Тринадцать: Оккультные рассказы [Собрание рассказов. Том I] - Магнусгофская Елизавета Августовна 5 стр.


Я умираю, Давид, и это хорошо… Он заходил сегодня утром. Сидел всего каких-нибудь пять минут… Я же знаю — он не любит больных и вид больниц ему неприятен… А я ведь умираю из-за него… Ну, пусть они будут счастливы…

Я не мог скрыть своих слез. А она грустно улыбалась и говорила:

— Не плачьте, Давид, не надо.

Наутро она умерла…

Вот и все… Я спрятал браслет. Выставить его в витрине теперь казалось мне профанацией…

Вы хотите купить его… Что же, я продам, возьмите его в свою коллекцию — там он не принесет больше зла никому… Но послушайтесь старого Давида: никогда не дарите его той, кого любите!

Давид замолчал. Как сейчас, вижу его худую, слегка нагнувшуюся фигуру с седыми длинными волосами, делавшими его похожим на ветхозаветного патриарха. Косой луч солнца оставил длинную светлую полосу на его сморщенном лице, играл на рубине браслета, казавшемся каплей крови…

Пробило шесть часов. Я вскочил. Мне предстояло в шесть деловое свидание. Я сунул браслет в карман, дал Давиду чек на нужную сумму и поспешил к выходу. В девять часов я был зван в скучнейший семейный дом, но отказаться было нельзя… Выходя из ресторана, где у меня была деловая встреча, я взглянул на часы. Было восемь. Ехать домой переодеваться не было надобности — я был уже одет. Решил заехать на часок к Лолотт. Она встретила меня как-то надуто.

— Я целый день ждала от тебя цветов! Теперь уже вечер… Но ты приехал сам! Ну, что же ты привез своей маленькой Лолотт?

Боже, как я мог забыть! День ее рождения! Она смотрит на меня своими большими наивными глазами, ожидая сюрприза… Я чувствовал себя крайне глупо. И вдруг меня осенило: браслет!

Было немножко жалко, сознаюсь, расставаться с редкой ценной вещицей, но огорчить Лолотт я не мог! Надо было видеть эту детскую радость, эти крики восхищения, эти благодарные поцелуи!

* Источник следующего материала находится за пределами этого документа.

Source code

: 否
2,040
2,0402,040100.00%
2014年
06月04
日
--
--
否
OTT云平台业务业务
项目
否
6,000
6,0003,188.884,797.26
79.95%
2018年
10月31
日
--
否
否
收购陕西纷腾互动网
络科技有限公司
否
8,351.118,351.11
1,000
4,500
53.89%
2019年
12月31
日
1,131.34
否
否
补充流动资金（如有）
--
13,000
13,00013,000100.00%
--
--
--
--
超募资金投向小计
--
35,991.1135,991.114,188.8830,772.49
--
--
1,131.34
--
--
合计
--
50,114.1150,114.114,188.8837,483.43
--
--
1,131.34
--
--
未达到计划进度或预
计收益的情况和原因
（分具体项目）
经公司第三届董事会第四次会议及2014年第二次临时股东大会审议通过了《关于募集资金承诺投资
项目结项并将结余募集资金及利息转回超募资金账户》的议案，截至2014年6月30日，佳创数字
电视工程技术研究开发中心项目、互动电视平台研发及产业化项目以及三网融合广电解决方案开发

Впрочем, застегивая браслет на худенькой, полудетской ручке, вспомнил слова Давида:

— Не дарите его той, которую любите!

Я никогда не был суеверен. И притом — Лолотт была очень милым ребенком, прелестной игрушкой, но любить? — Я никогда не считал эти отношения любовью…

Оставив Лолотт радоваться щедрому подарку, я поехал в гости. На этот раз, впрочем, был исключительный случай: вместо десятка обычных старых дам было довольно молодежи, интересные барышни. Одна из них особенно заинтересовала меня — да и кого она не заинтересует! Она была очень красива, держалась непринужденно, но с большим достоинством и как-то выделялась среди остальных, разряженных и пустых хохотушек. Не помню, как разговорился я с ней и каким образом перешли мы с ней на такие серьезные темы. Меня поражал ее ум, ее здравые суждения. До сих пор я смотрел на женщин, как на красивую игрушку, слегка свысока. В Клэр я увидел нечто совсем новое.

Наше сближение пошло очень быстро. Судьба сталкивала нас всюду. Клэр охотно разговаривала со мною, интересовалась мною, как человеком, — но и только. Я же был безумно влюблен.

Смелый, даже подчас нахальный с женщинами — перед Клэр я робел и долго не мог сказать решительного слова.

Наконец, Клэр стала моей невестой… Но Лолотт? — Надо же было порвать с нею. Долго откладывал я неприятное объяснение и отправился к ней за три дня до свадьбы. Говорил много красивых слов — как говорим мы, мужчины, всегда в подобных случаях, которым не верил ни я сам, ни она. Потом поцеловал ее заплаканные глазки, положил на туалетный столик между баночками и флакончиками чек на солидную сумму и ушел, считая себя освобожденным.

На другой день товарищи подбили меня справить мальчишник. Было шумно, весело, пьяно. В самый разгар веселья раздался звонок. Я отворил дверь сам и был очень удивлен, увидав Лолотт.

— Зачем ты? — вырвалось у меня. — Я пригласил бы тебя войти, но там много твоих знакомых… не знаю, будет ли тебе приятно встретиться с ними.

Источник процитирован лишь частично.